English clergyman, antiquarian and historian

James Bentham (10 March 1709? – 17 November 1794) was an English clergyman, antiquarian and historian of Ely Cathedral.

==Life==
Bentham was a son of the Rev. Samuel Bentham (c.1681–1733), registrar of Ely Cathedral and vicar of Witchford near Ely, and his wife, Philippa Willen (c.1681–1747). The Benthams were a clerical family, and James was the sixth priest in a continuous descent from Thomas Bentham (1513/14–1579), Bishop of Coventry and Lichfield. His elder brother, Edward (1707–1776) became a distinguished theologian and natural philosopher, and Regius Professor of Divinity at Oxford. The family were distant cousins of the philosopher and reformer Jeremy Bentham (1748–1832).

From Ely Grammar School, James was admitted 26 March 1727 to Trinity College, Cambridge, from which he graduated B.A. in 1730, and M.A. in 1738. In 1733 he was presented to the vicarage of Stapleford in Cambridgeshire, which he resigned in 1737, when he was made a minor canon of Ely.

In 1767 Bentham was presented by Bishop Matthias Mawson to the vicarage of Wymondham in Norfolk, and upon his resignation of that living in the following year to the rectory of Feltwell St Nicholas in the same county. This preferment he held till 1774, when Bishop Edmund Keene presented him to the rectory of Northwold, which, after five years' tenure, he gave up for a prebendal stall in Ely Cathedral. To this was added in 1783, on the presentation of the Rev. Edward Guellaume, the rectory of Bowbrick Hill, Buckinghamshire.

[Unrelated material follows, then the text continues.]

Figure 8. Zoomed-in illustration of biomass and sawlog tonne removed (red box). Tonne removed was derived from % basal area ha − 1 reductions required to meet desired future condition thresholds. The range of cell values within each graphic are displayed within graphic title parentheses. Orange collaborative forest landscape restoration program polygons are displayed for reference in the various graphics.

Bentham died at his prebendal house, Ely, on 17 November 1794, at the age of 86.

==Works==
In 1757, Bentham published proposals for making turnpike roads under the title of Queries Offered to the Consideration of the Principal Inhabitants of the City of Ely and Towns adjacent. His plan, after encountering ridicule, was carried into effect under powers obtained by an act of parliament passed in 1763, and by the aid of subscriptions and loans of money. A road was made between Ely and Cambridge, and the system was extended to other parts of the Isle of Ely. Some twenty years later Bentham published Considerations and Reflections upon the Present State of the Fens, with a view to encouraging their improvement by draining and enclosing Grunty Fen, a large tract of common near Ely of 1,300 acres.

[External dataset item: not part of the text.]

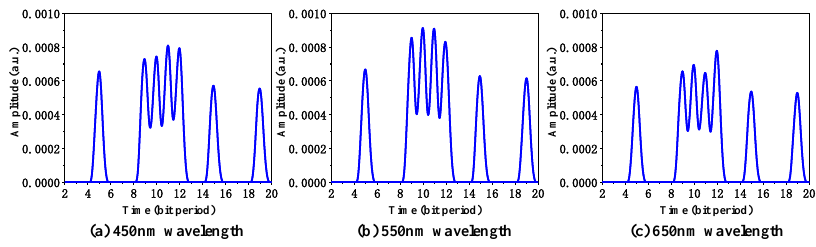
Fig. 3. Receiver signals time-domain waveform diagrams.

His major work, The History and Antiquities of the Conventual and Cathedral Church of Ely, was begun in 1756, when he circulated printed lists of the abbots, bishops, priors, and deans of Ely among his friends, for the purpose of obtaining materials. The work was sent to the press in 1764, and published in 1771. It was a quarto volume, printed at Cambridge by his brother Joseph (a Cambridge alderman, and printer to the university). William Cole's notes on Bentham's work are in William Davis's An Olio of Bibliographical and Literary Anecdotes and Memoranda, Original and Selected.

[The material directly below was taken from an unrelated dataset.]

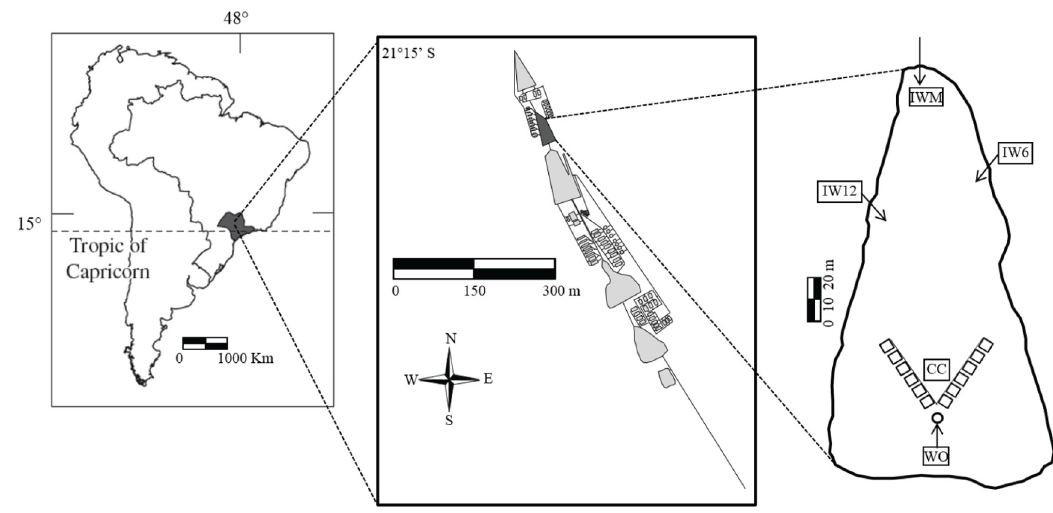
Figure 1. Location of the fishpond studied. CC= close to cages in the open-pond; WO= water outlet; IW12= water inlet receiving effluents from 12 fishponds; IW6= water inlet receiving effluents from 6 fishponds; IWM= water inlet opening into a macrophyte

During the later period of his life Bentham collected materials for illustrating the "Ancient Architecture of this Kingdom", a work he was unable to complete.

==Family==
Bentham married twice. His second wife, Mary Dickens of Ely, bore him a son, also named James, and a daughter. The younger James became vicar of West Bradenham in Norfolk. In 1812–17 he published, in two volumes at Norwich, a second edition of his father's History of Ely Cathedral, prefaced by a memoir of his father. Supplements were published by William Stevenson, also at Norwich, in 1817.